The unthinkable has happened. The Maestro and his entire recognised family have been murdered by the escaped wizard Mardock, and for the first times in eons there’s uncertainty. His bastard son Will now inherits the throne, but as that was an impossibility that was never going to happen Will scratches a living on Earth indulging in minor magical parlour tricks. Being the infinite ruler of a magical realm is one hell of a step up, and along the way there are few scores to settle, some new social rules to apply, and all the power upgrades that come with the position. So do a lot of enemies.

Steve Skroce’s decorative art is the opening attraction. The assorted designs for aliens impress, he convincingly supplies the luxurious trappings of infinite power, and Will has a suitably fallible look to him despite his enormous confidence. Skroce doesn’t just sketch in a little detail, either. Everything is given the full rich works, down to the crumbling debris. That Maestros looks so good takes it a long way, and Dave Stewart is a full partner, his colouring usually thoughtful and restrained, but here as untamed as Will himself. It gives Maestros the look of vividly coloured Indian art depicting the Hindu gods.

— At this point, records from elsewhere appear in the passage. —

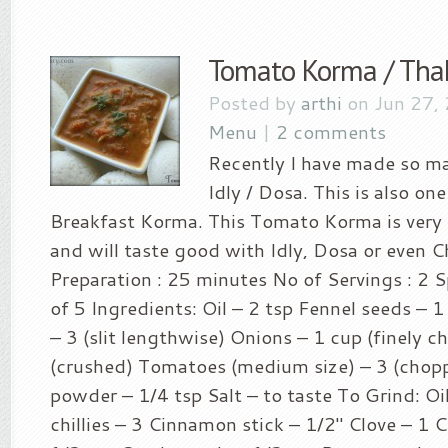
Tomato Korma / Tha
Posted by
arthi
on Jun 27,
Menu
|
2 comments
Recently I have made so ma
Idly / Dosa. This is also on
Breakfast Korma. This Tomato Korma is very
and will taste good with Idly, Dosa or even C
Preparation : 25 minutes No of Servings : 2 Sp
of 5 Ingredients: Oil – 2 tsp Fennel seeds – 1 
– 3 (slit lengthwise) Onions – 1 cup (finely c
(crushed) Tomatoes (medium size) – 3 (chop
powder – 1/4 tsp Salt – to taste To Grind: Oi
chillies – 3 Cinnamon stick – 1/2″ Clove – 1 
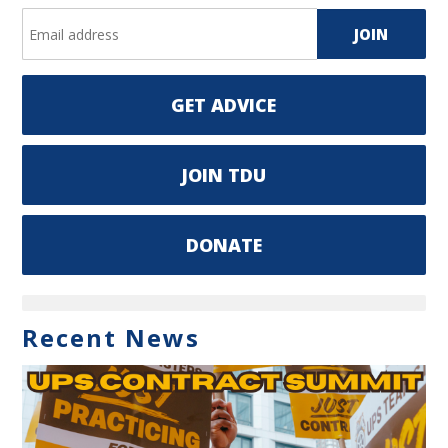
GET ADVICE
JOIN TDU
DONATE
Recent News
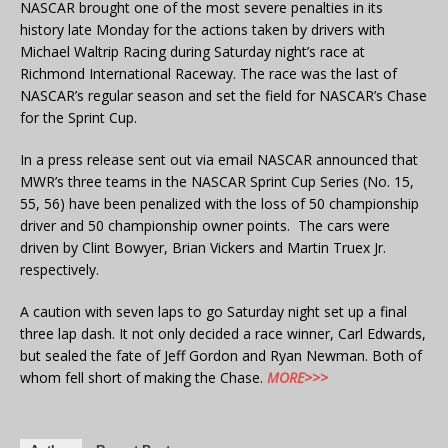
NASCAR brought one of the most severe penalties in its
history late Monday for the actions taken by drivers with
Michael Waltrip Racing during Saturday night’s race at
Richmond International Raceway. The race was the last of
NASCAR’s regular season and set the field for NASCAR’s Chase
for the Sprint Cup.
In a press release sent out via email NASCAR announced that
MWR’s three teams in the NASCAR Sprint Cup Series (No. 15,
55, 56) have been penalized with the loss of 50 championship
driver and 50 championship owner points. The cars were
driven by Clint Bowyer, Brian Vickers and Martin Truex Jr.
respectively.
A caution with seven laps to go Saturday night set up a final
three lap dash. It not only decided a race winner, Carl Edwards,
but sealed the fate of Jeff Gordon and Ryan Newman. Both of
whom fell short of making the Chase.
MORE>>>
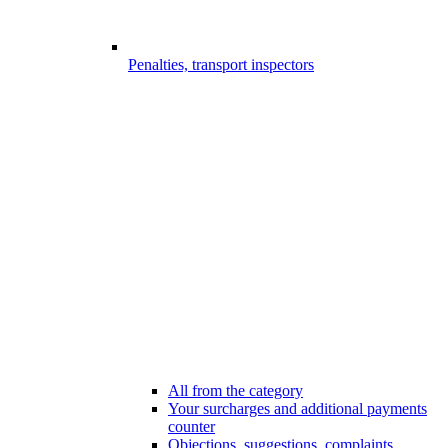
Penalties, transport inspectors
All from the category
Your surcharges and additional payments
counter
Objections, suggestions, complaints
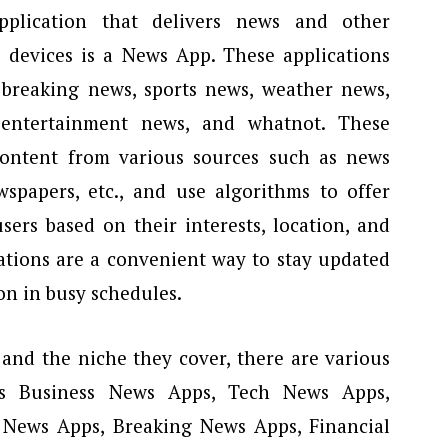
pplication that delivers news and other
s devices is a News App. These applications
 breaking news, sports news, weather news,
, entertainment news, and whatnot. These
content from various sources such as news
wspapers, etc., and use algorithms to offer
ers based on their interests, location, and
ations are a convenient way to stay updated
on in busy schedules.
and the niche they cover, there are various
 Business News Apps, Tech News Apps,
 News Apps, Breaking News Apps, Financial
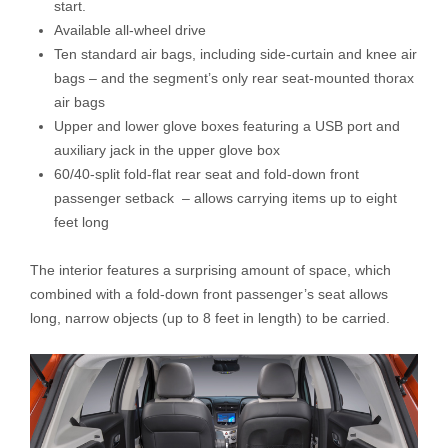
start.
Available all-wheel drive
Ten standard air bags, including side-curtain and knee air
bags – and the segment’s only rear seat-mounted thorax
air bags
Upper and lower glove boxes featuring a USB port and
auxiliary jack in the upper glove box
60/40-split fold-flat rear seat and fold-down front
passenger setback – allows carrying items up to eight
feet long
The interior features a surprising amount of space, which
combined with a fold-down front passenger’s seat allows
long, narrow objects (up to 8 feet in length) to be carried.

The main plot is relatively straightforward, forcing Will against the entrenched, schemers now freed from fear, and Skroce’s imagination runs wild with the dressings. He conceives a whole load of throwaway magical defences, good reasons for Will to want to change things, and works well with the sadistic policies of the now dead Maestro. The coarse comedic tone used throughout is satisfyingly employed, with Will in danger, but never too much danger, even in a place where no-one’s word is their bond and selling out is the way forward.

A clever resolution is foreshadowed early, but it’s only going to be the exceptionally astute that pick up on it. It solves things neatly, ending a story that’s a lot of fun all the way through.